[Updating…]

Mernda

From the ashes of the Uniting Church’s 2013 fire sale of properties across Melbourne, sparked by massive losses at church-run schools in Melton and Mernda, a campaign to bring low-cost, non-religious independent learning to the north has found fertile ground.

Blackwood International Community College has secured an interim home at the former NMIT Greensborough campus, with the aim to be Australia’s first “crowd-funded” Big Picture private school with a permanent site at Mernda.

College spokeswoman Jes White, a former Acacia College parent, said the fledgling P-12 school’s organising committee had gathered both business and educational expertise to guide the emergence of a new education option for families from Kinglake to Kilmore.

“We need the community to join us on the next stage of this journey,” Ms White said.

“Together, we will create a sustainable independent school in Melbourne’s north.”

She said the college board had forged links with Big Picture Australia, an arm of the Big Picture Company (US), which was founded in 1995 to catalyse vital changes in New York’s urban education system by generating and sustaining innovative and personalised schooling.

She said Big Picture schools promote and create personalised education programs as well as training educators to serve as leaders to actively engage the public as participants and decision-makers in the education of young people.

The first Big Picture School, The Met Center, was launched in 1996 with 50 students.
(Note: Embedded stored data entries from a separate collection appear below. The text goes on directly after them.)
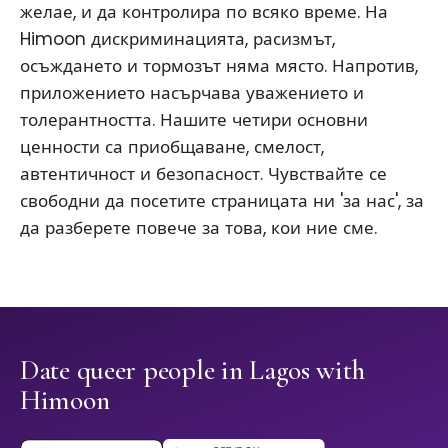
желае, и да контролира по всяко време. На
Himoon дискриминацията, расизмът,
осъждането и тормозът няма място. Напротив,
приложението насърчава уважението и
толерантността. Нашите четири основни
ценности са приобщаване, смелост,
автентичност и безопасност. Чувствайте се
свободни да посетите страницата ни 'за нас', за
да разберете повече за това, кои ние сме.
Date queer people in Lagos with
Himoon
More than a decade later, The Met is now made up of a group of eight small Big Picture schools. There are also nearly 50 Big Picture schools in systems of small schools across the US, the Netherlands and Australia.

Blackwood College board chairman Dr Peter Harris said in a statement that the new school would be one that “cares for the individual student, the families and the local community”.

He hopes the school will start next year.